Record extracts ::

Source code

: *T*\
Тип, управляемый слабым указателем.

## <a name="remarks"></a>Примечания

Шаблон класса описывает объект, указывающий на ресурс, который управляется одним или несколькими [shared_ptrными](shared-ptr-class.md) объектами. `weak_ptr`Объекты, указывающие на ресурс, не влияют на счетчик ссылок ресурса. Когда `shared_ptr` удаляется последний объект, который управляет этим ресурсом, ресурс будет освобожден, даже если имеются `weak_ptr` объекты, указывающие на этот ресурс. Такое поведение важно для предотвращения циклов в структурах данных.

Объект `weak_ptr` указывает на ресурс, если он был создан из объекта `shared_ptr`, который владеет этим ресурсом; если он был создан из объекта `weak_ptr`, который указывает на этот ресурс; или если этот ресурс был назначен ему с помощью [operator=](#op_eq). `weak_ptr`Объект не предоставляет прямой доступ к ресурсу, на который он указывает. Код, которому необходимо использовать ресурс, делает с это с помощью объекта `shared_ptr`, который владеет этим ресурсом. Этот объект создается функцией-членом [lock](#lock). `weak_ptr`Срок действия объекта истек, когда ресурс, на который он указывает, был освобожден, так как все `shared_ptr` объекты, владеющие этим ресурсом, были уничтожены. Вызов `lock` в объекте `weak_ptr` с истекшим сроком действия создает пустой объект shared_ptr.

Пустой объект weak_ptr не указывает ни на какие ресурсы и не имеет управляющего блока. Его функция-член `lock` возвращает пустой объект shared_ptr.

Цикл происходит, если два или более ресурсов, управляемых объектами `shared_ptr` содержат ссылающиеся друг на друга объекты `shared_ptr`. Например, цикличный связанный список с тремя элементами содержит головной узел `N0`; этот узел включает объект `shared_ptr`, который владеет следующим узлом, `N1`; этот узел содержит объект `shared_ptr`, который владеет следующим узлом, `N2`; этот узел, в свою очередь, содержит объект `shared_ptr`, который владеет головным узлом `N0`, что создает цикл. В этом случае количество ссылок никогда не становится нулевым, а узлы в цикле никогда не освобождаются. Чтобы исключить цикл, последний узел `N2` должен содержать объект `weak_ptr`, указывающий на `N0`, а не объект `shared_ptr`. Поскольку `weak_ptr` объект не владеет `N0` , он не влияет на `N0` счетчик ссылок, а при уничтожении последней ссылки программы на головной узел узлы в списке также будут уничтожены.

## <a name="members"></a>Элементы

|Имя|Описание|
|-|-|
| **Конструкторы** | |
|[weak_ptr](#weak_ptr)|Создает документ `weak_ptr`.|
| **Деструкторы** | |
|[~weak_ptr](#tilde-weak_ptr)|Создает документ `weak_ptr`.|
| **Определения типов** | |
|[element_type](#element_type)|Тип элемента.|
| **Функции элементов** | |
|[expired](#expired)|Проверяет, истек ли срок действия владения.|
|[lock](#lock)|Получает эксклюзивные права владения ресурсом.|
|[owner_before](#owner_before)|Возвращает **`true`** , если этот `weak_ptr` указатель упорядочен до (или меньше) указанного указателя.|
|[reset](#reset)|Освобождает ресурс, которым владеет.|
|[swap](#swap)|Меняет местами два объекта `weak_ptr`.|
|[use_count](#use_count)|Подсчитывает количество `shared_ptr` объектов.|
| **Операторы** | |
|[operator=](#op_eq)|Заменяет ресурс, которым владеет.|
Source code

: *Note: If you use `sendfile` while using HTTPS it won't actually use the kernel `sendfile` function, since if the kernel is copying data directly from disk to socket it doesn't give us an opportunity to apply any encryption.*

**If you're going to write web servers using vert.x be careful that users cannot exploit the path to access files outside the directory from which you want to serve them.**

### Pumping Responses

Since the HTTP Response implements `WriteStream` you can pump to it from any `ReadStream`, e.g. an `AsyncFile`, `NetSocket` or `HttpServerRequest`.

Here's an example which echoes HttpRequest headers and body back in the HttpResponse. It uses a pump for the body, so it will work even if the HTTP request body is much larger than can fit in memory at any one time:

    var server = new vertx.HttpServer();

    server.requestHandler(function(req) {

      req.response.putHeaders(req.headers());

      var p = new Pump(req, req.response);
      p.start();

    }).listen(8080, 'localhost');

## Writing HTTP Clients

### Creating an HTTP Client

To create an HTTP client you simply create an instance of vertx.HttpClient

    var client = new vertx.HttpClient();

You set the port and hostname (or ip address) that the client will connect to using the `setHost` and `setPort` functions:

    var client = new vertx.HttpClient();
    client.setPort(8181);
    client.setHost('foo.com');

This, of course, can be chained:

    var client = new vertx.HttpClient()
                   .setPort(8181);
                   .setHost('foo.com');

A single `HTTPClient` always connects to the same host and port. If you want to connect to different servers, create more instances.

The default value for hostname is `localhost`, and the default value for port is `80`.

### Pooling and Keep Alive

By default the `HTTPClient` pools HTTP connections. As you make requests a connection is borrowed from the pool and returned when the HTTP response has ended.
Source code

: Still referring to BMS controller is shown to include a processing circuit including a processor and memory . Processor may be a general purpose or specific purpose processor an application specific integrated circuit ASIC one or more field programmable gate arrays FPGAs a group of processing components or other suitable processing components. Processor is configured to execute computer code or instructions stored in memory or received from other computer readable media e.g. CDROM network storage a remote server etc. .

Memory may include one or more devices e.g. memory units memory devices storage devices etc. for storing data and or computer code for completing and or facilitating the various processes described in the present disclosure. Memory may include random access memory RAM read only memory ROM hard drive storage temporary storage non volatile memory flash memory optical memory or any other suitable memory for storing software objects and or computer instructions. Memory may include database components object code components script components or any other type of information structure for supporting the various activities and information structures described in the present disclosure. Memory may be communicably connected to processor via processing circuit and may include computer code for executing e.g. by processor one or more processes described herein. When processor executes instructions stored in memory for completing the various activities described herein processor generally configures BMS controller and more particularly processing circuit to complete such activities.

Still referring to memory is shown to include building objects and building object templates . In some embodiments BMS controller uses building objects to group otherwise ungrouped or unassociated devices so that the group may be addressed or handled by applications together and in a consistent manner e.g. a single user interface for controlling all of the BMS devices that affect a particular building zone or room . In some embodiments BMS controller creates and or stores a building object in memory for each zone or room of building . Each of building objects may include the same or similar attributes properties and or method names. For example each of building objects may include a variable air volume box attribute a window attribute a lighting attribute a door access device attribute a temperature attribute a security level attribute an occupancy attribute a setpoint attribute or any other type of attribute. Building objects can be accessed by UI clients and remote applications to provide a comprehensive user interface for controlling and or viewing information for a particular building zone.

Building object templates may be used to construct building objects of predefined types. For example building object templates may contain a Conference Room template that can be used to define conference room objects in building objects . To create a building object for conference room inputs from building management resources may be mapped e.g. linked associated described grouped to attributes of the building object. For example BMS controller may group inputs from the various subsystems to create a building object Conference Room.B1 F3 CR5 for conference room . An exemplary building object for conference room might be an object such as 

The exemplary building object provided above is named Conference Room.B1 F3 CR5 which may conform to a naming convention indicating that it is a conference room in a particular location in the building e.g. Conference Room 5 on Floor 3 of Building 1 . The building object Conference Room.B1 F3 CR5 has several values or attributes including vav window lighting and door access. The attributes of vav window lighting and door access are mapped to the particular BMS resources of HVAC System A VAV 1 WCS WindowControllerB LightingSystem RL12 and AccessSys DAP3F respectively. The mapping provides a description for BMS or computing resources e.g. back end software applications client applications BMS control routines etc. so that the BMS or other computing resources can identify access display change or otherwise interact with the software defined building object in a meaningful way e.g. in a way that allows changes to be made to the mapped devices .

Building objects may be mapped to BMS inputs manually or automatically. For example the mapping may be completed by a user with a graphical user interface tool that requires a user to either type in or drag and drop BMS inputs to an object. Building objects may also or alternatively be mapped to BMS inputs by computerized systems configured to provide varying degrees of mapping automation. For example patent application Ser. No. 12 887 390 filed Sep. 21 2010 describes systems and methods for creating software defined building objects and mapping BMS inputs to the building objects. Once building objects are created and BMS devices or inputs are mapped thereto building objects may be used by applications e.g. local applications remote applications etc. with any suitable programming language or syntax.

What this task involves ::
Working from the material above, retype exactly the lines from the one with "The default value for hostname" through the one with "server etc. .", both included, and only those lines.

Response area ::
The default value for hostname is `localhost`, and the default value for port is `80`.

### Pooling and Keep Alive

By default the `HTTPClient` pools HTTP connections. As you make requests a connection is borrowed from the pool and returned when the HTTP response has ended.
Source code

: Still referring to BMS controller is shown to include a processing circuit including a processor and memory . Processor may be a general purpose or specific purpose processor an application specific integrated circuit ASIC one or more field programmable gate arrays FPGAs a group of processing components or other suitable processing components. Processor is configured to execute computer code or instructions stored in memory or received from other computer readable media e.g. CDROM network storage a remote server etc. .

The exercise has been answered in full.